Considerations in clinical assessment
The patient
There are benefits to be gained from the use of a range of patient representations in the clinical examination. The choice of patient representation will be influenced by what is being assessed, the level of standardisation required, the required realism or fidelity and the local logistics including the availability and relative costs associated with the use of real patients and trained simulated patients (Collins and Harden 1998).
Simulated patients
Difficulties in standardising real patients and a lack of availability in some situations led to the development of simulated or standardised patients. These have been used for assessment as well as teaching. The simulated patient, as described in Chapter 25, is usually a lay person who has undergone various levels of training in order to provide a consistent clinical scenario. The examinee interacts with the simulated patient in the same way as if they were taking a history, examining or counselling a real patient. Simulated patients are used most commonly to assess history taking and communication skills or physical examination where no abnormality is found. Simulated patients have also been used to simulate a range of physical findings including, for example, different neurological presentations.

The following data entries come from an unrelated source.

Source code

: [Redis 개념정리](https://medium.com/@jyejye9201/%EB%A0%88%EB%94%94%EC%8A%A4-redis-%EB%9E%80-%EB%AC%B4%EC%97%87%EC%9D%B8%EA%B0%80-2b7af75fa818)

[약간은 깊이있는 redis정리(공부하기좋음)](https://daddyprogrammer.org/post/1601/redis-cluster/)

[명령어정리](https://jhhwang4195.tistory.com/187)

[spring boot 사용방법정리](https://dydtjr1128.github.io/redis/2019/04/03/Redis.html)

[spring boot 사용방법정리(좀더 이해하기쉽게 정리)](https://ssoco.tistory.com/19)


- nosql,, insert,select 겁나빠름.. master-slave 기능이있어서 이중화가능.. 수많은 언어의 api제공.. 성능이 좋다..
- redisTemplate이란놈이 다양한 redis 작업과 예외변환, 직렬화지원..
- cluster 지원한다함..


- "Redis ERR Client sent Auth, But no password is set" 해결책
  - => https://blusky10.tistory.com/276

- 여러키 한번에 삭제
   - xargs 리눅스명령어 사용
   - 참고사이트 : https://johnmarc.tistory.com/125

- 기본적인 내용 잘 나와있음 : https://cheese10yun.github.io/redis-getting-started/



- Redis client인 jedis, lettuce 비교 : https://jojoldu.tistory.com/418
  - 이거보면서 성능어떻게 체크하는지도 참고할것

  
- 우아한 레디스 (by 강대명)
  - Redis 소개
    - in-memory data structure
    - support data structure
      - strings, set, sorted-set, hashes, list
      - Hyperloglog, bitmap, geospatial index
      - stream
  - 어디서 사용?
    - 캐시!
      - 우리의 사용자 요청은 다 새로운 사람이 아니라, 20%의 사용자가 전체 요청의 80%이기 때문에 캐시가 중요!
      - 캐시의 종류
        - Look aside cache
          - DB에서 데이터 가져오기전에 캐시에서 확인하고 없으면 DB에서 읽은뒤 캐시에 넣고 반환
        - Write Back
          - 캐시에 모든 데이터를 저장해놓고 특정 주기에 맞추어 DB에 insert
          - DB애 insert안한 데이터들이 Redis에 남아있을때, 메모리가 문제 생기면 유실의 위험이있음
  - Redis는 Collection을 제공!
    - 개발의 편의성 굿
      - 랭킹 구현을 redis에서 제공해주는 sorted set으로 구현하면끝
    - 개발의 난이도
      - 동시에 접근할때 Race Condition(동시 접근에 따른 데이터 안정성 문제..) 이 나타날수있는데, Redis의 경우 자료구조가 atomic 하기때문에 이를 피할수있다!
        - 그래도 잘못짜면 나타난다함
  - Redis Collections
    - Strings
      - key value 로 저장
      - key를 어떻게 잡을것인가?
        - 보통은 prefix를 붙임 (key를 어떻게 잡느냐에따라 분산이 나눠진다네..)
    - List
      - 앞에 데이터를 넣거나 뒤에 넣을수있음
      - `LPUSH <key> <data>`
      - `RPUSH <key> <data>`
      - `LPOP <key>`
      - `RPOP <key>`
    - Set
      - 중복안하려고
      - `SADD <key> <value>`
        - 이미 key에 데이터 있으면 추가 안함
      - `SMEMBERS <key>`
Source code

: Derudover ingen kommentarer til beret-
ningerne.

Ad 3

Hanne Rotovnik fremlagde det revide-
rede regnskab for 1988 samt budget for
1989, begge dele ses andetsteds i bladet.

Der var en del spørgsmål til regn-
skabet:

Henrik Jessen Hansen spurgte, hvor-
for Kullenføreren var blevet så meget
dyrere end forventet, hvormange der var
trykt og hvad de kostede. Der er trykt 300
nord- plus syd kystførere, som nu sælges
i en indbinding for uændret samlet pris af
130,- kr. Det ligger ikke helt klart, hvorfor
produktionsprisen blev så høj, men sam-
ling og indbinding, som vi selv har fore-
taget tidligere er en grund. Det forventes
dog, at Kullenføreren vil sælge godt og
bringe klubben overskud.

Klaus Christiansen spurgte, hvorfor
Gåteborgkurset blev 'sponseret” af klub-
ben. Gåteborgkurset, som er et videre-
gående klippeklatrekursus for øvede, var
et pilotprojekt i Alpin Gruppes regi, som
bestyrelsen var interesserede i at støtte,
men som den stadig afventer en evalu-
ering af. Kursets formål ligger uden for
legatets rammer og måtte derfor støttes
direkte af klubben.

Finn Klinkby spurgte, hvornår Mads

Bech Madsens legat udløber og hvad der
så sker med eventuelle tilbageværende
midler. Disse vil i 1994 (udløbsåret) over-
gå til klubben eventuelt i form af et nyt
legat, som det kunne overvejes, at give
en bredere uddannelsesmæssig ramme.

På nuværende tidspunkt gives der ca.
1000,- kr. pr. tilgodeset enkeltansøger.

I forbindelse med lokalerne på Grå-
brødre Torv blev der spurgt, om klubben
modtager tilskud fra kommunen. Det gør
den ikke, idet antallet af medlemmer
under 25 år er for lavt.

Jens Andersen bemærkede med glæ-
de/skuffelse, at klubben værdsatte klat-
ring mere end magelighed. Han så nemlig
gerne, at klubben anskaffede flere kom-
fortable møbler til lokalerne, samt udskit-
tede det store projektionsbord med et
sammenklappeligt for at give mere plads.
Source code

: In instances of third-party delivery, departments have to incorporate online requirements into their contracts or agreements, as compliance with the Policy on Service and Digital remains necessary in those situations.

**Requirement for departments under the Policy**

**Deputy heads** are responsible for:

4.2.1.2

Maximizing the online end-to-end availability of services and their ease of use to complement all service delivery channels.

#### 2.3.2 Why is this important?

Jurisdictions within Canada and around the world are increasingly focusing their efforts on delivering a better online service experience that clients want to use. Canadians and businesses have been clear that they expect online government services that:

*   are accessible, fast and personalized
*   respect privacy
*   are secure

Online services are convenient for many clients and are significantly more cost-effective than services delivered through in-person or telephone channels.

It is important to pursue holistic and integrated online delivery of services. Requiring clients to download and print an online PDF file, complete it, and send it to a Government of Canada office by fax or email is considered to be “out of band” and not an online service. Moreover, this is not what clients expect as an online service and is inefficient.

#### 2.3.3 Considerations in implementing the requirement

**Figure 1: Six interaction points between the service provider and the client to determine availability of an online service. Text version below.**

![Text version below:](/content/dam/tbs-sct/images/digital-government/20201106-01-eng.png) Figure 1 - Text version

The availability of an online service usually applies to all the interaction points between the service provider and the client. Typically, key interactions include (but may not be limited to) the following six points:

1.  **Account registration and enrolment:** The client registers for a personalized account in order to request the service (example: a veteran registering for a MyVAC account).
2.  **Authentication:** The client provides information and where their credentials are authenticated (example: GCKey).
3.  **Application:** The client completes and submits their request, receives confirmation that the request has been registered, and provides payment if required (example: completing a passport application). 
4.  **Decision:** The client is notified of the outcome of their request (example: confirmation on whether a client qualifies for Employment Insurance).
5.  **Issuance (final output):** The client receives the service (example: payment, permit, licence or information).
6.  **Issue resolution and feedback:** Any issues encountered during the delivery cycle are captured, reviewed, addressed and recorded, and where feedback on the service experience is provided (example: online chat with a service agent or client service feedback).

The term ‘standardised patient’ has been used to indicate that the person has been trained to play the role of the patient consistently and according to specific criteria.
Simulators and models
Simulators, from the very basic models used to assess skills such as skin suturing to the more complex interactive whole-body manikins such as SimMan, have been used increasingly in medical training as outlined in Chapter 25. They have an important role to play in assessment. The Harvey cardiac manikin, for example, has been used at an OSCE station to assess skills in cardiac auscultation. Simulators are valuable to assess procedural and practical skills including the insertion of intravenous lines, catheterisation and endoscopy technique. While simulators have played a key role in competence assessment in other fields, notably with airline pilots, simulators have been slow to make an impact in assessment in medicine. The situation has changed rapidly and such devices now play a prominent role in clinical assessment. Indeed in some instances surgeons are allowed to perform a procedure in clinical practice only after they have demonstrated competence on a simulator.
The examiner
A student’s profile
A wide range of different learning outcomes or competencies including clinical skills, practical procedures, decision making and problem solving, collaboration and team working and professionalism and attitudes is assessed in a clinical examination. It makes little sense simply to allocate a percentage score for each component and then to sum these to produce a total mark of, for example, 62%. Excellence in carrying out an examination or practical procedure should not compensate for unprofessional behaviour or an inappropriate attitude. The answer is not to agonise over the relative importance of each element of competence and the allocation of a percentage for that element but to produce a competence profile for the examinee. This indicates for each candidate, as shown in Figure 30.2, the domains where their performance is satisfactory or perhaps excellent and those domains or competencies where their performance falls short of what is expected.